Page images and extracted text
/---

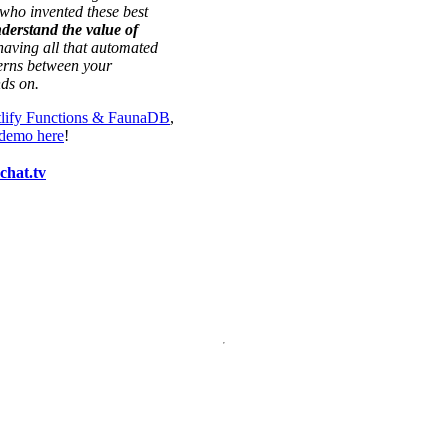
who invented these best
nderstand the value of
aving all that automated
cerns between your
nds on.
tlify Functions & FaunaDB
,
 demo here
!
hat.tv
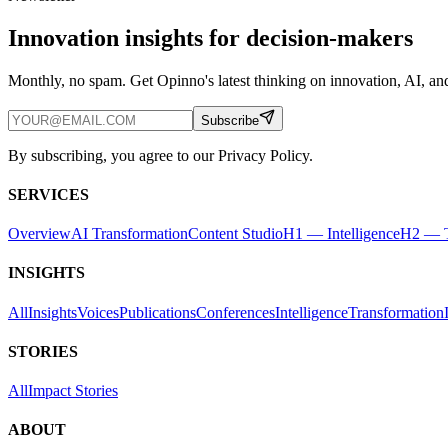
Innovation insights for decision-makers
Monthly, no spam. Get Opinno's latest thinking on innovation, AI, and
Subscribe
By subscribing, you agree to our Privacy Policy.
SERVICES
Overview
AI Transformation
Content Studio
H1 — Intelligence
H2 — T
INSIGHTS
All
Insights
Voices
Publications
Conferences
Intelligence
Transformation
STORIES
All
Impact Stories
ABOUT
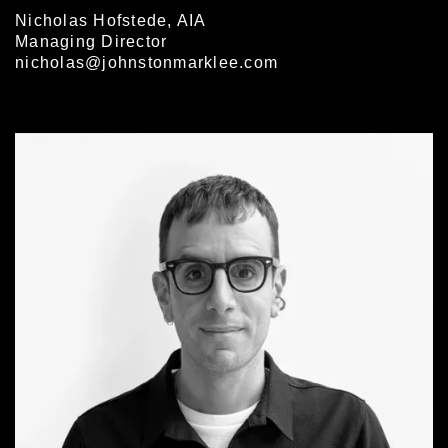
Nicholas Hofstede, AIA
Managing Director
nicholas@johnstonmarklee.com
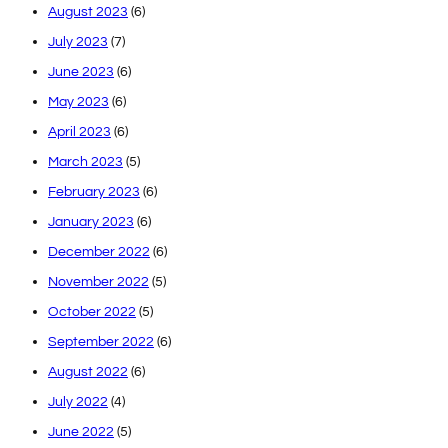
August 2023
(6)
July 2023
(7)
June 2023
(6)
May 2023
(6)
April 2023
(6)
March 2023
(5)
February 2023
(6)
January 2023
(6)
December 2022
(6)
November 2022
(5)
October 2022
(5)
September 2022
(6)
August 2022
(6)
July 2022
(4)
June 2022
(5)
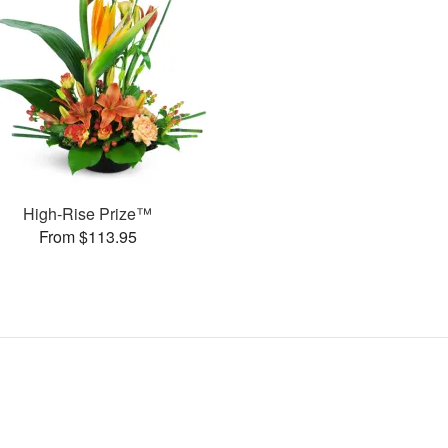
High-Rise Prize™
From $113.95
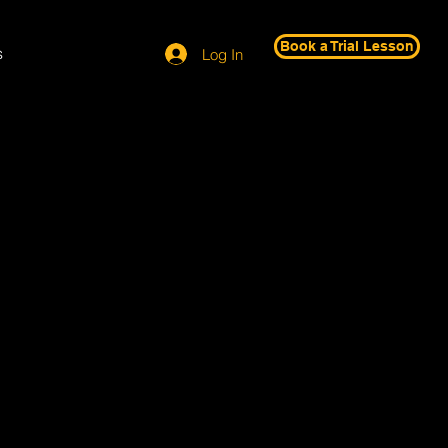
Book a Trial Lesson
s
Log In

\---
/---

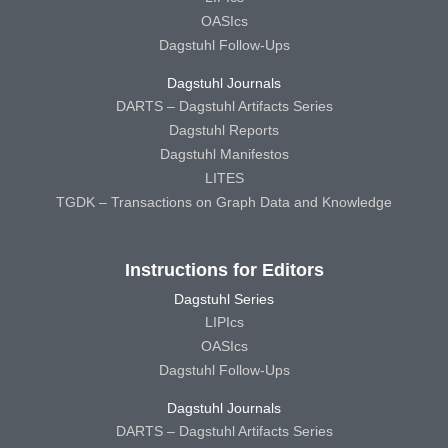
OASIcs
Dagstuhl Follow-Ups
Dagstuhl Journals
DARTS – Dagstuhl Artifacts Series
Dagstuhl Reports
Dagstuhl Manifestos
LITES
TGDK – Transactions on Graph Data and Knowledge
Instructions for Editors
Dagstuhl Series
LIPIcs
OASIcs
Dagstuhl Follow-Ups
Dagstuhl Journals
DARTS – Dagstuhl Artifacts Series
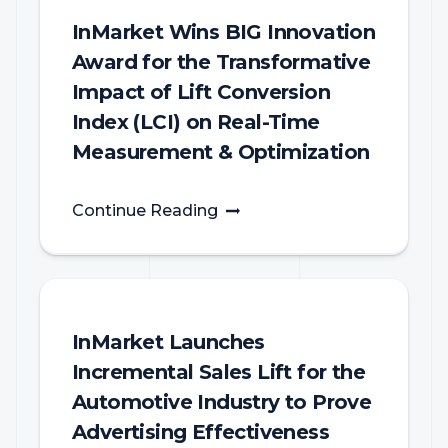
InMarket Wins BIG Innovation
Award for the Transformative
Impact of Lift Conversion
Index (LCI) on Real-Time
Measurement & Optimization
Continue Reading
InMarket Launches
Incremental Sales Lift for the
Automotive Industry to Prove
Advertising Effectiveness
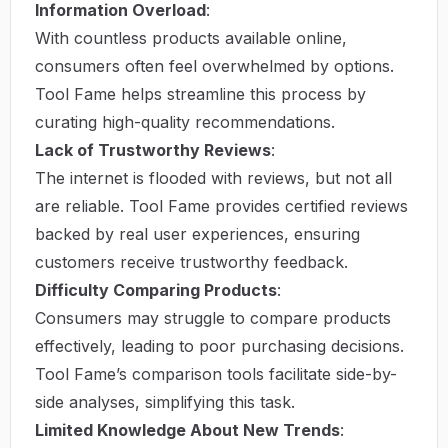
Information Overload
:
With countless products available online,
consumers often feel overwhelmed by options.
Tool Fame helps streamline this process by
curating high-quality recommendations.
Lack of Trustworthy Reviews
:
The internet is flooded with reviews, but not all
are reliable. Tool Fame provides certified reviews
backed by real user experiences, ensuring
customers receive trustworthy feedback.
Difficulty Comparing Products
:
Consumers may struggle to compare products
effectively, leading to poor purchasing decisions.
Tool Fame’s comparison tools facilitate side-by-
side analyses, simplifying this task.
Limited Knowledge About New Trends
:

\---
/---

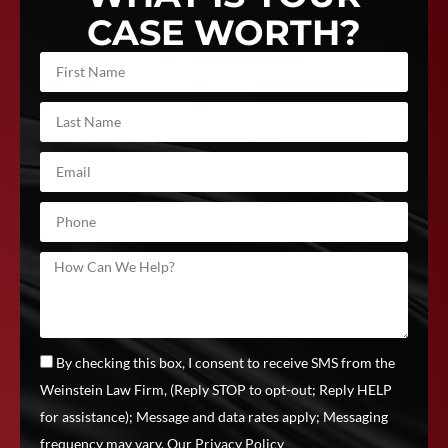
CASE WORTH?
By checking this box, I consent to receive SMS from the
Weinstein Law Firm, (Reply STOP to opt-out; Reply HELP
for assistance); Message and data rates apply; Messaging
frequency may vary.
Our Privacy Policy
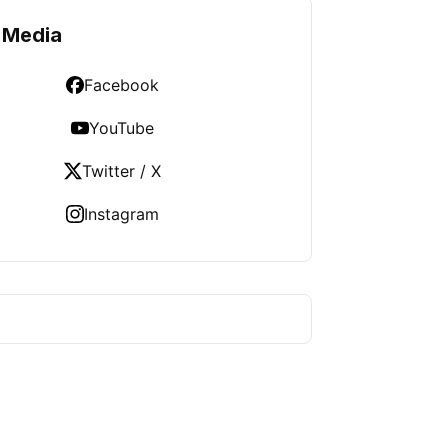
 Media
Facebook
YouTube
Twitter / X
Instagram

\---

The problem: Return every line from the entries that holds the string "Lift".

Answer area:
Impact of Lift Conversion
Incremental Sales Lift for the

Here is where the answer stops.